Make sure you check out Pluralsight's Microsoft Azure AI Engineer (AI-100) learning path, which currently contains several suitable courses for this certification.

Other Resources

Microsoft Learn provides training resources free of charge. Take a look at the following learning path:

Utilizing the Microsoft Docs and navigating to the relevant topics will also enable you to prepare for this exam.

Compensation and Employment Outlook

The cloud business has been booming in the last several years. Microsoft is a leader in this area and keeps growing. While COVID-19 has affected everyone in some way, it certainly doesn't seem to have had a negative impact on Microsoft's cloud growth.

Gaining an up-to-date certification like the Microsoft Azure AI Fundamentals certification from a household name like Microsoft should make you much more attractive to both current and future employers, especially since the cloud is booming.

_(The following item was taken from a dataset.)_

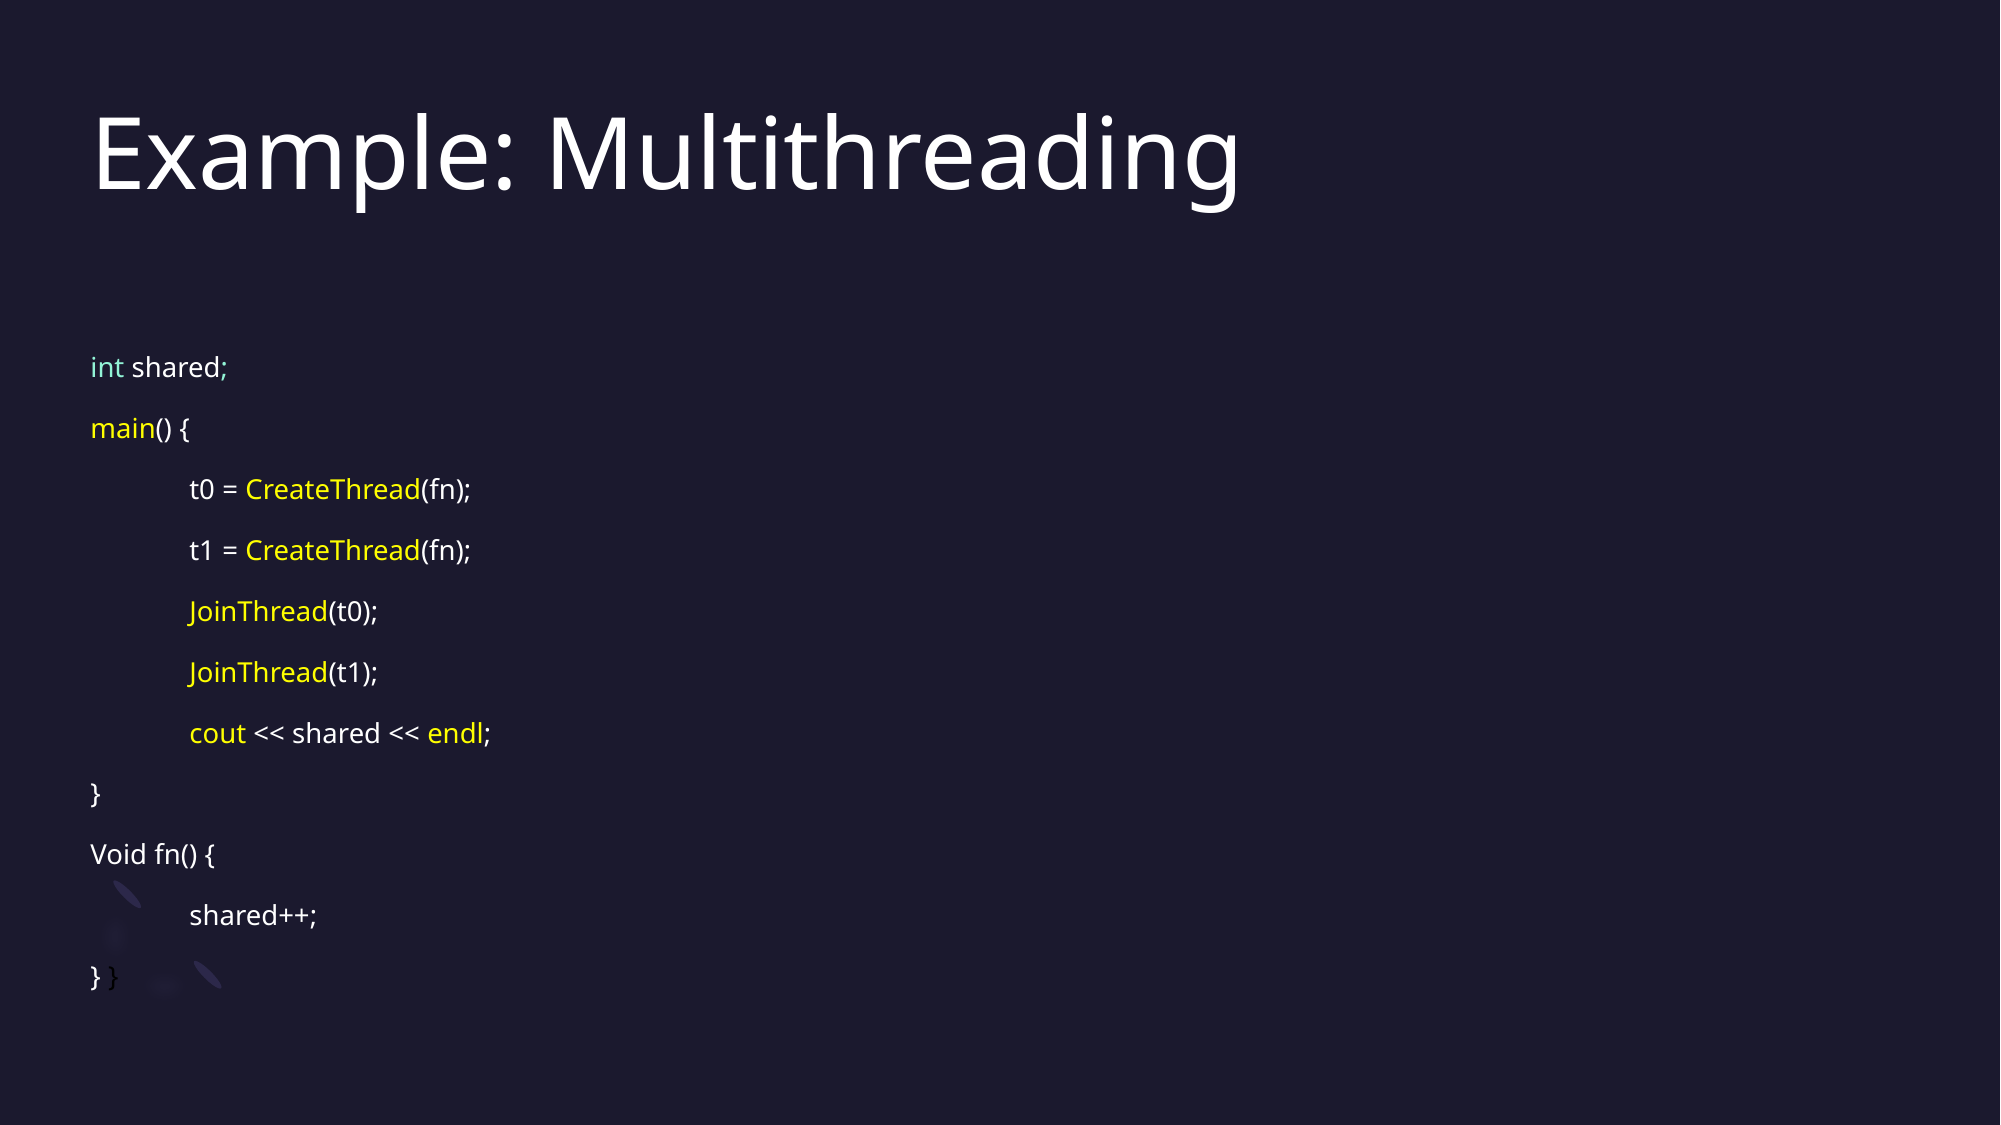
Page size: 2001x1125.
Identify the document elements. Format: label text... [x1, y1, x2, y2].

list int shared; main() { t0 = CreateThread(fn); t1 = CreateThread(fn); JoinThread(t0); JoinThread(t1); cout << shared << endl; } Void fn() { shared++; } } [90, 346, 1910, 1000]
title Example: Multithreading [90, 90, 1910, 309]
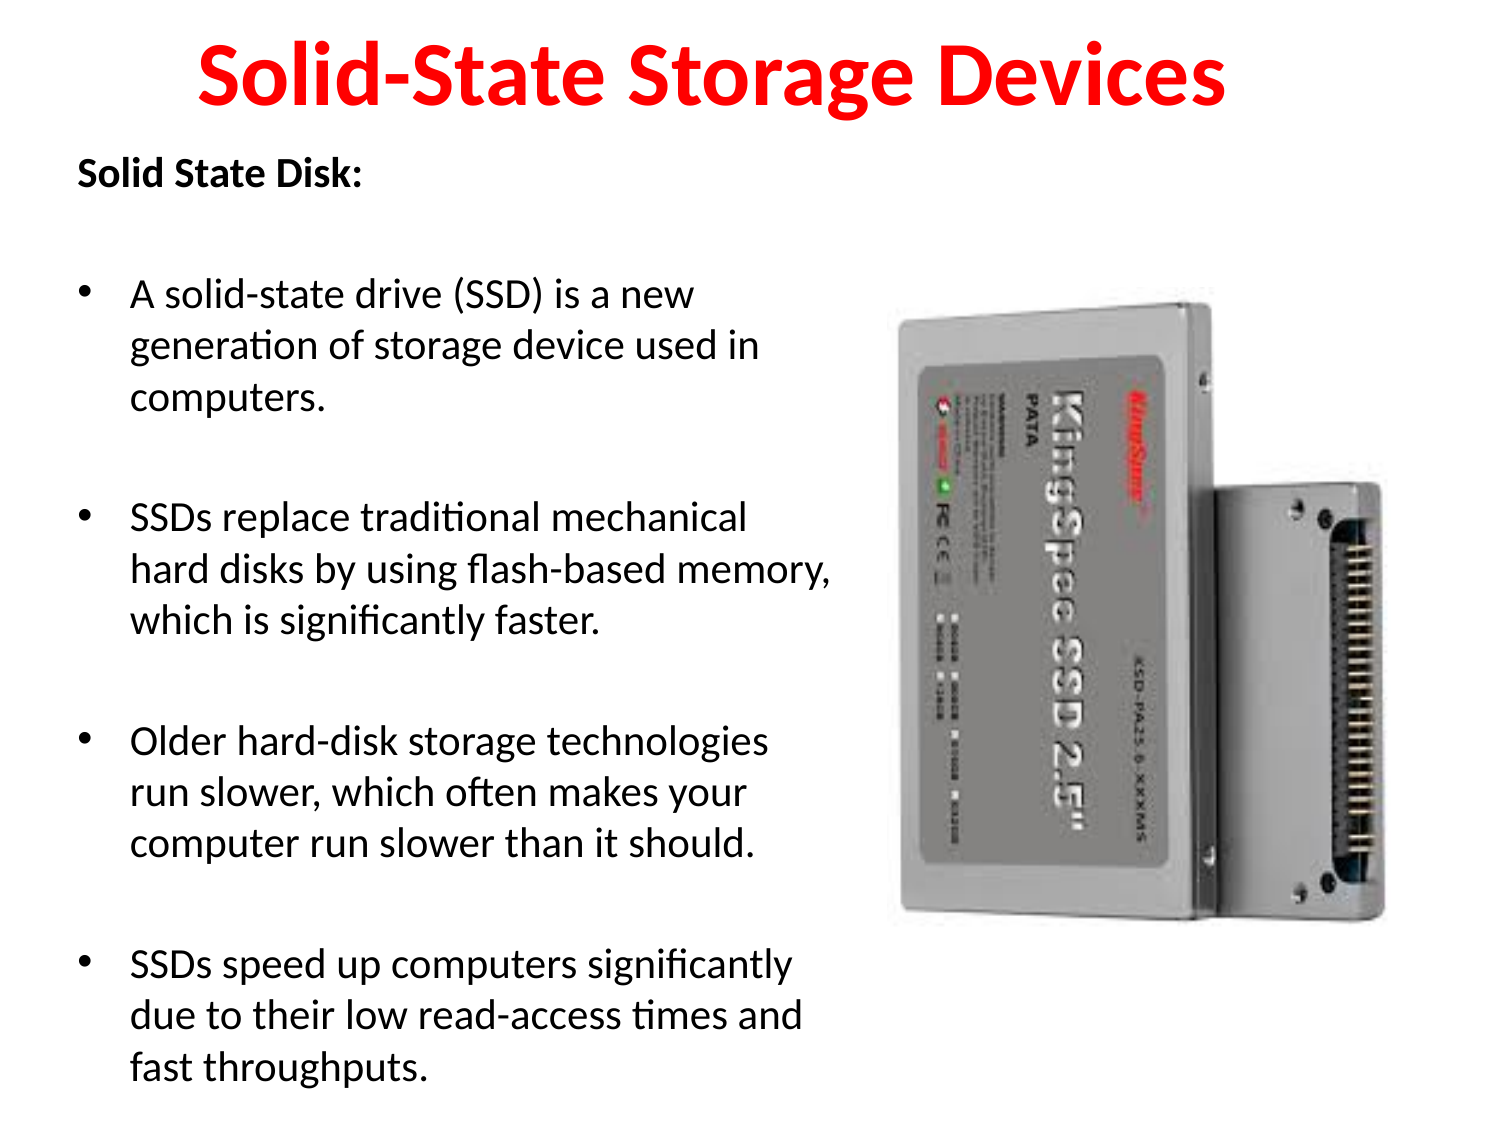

Your current employer might not raise your salary, but the next time you go looking for a job make sure you check trusted Internet sources for up-to-date information on salaries in your region.

It's difficult to provide absolute figures because they will depend on numerous factors like your experience, company type and size, industry, and region, especially given the wide range of potential job roles in the artificial intelligence space, such as machine learning engineer, data scientist, business intelligence developer, research scientists, and AI engineer. According to PayScale.com, you can expect salaries for artificial intelligence engineers and specialists to average around US$122,127 in the United States.

Conclusion

As a fundamentals-level certification, the Microsoft Azure AI Fundamentals credential, while challenging, will earn you recognition as a subject matter expert in this field. All it takes is a single exam.

Sign up for Azure to utilize the free features and services and book the exam, which you can take right in your home or in one of many testing centers.

I hope that this guide is useful and wish you good luck in gaining your certification.